AIM OF THE TASK:
Please find every line in the entries below that contains the string "text", and copy it.

GIVEN RECORDS:
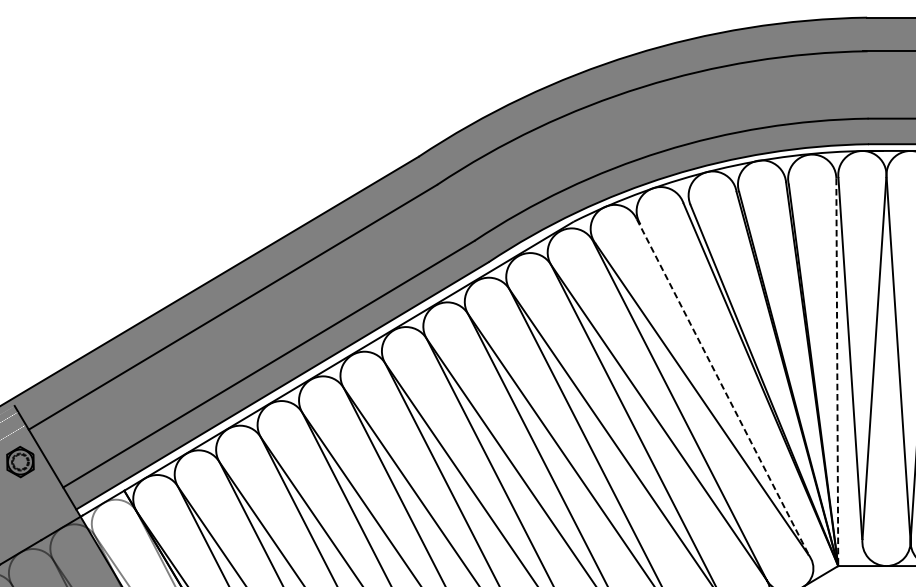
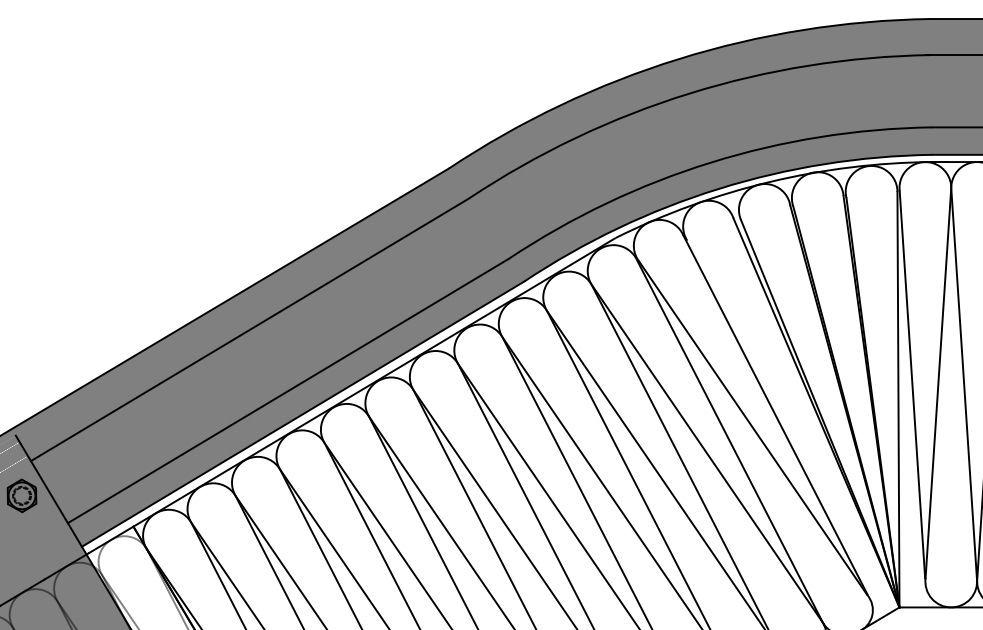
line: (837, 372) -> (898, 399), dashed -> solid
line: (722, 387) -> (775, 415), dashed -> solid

...

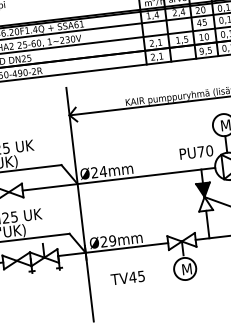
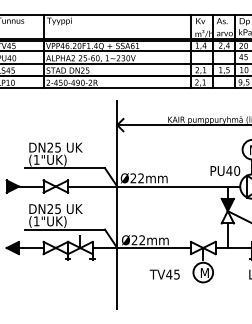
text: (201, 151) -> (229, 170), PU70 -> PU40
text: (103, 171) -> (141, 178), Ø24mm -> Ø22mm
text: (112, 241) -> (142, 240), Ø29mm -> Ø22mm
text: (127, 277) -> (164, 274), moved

FINISHED EXERCISE:
text: (201, 151) -> (229, 170), PU70 -> PU40
text: (103, 171) -> (141, 178), Ø24mm -> Ø22mm
text: (112, 241) -> (142, 240), Ø29mm -> Ø22mm
text: (127, 277) -> (164, 274), moved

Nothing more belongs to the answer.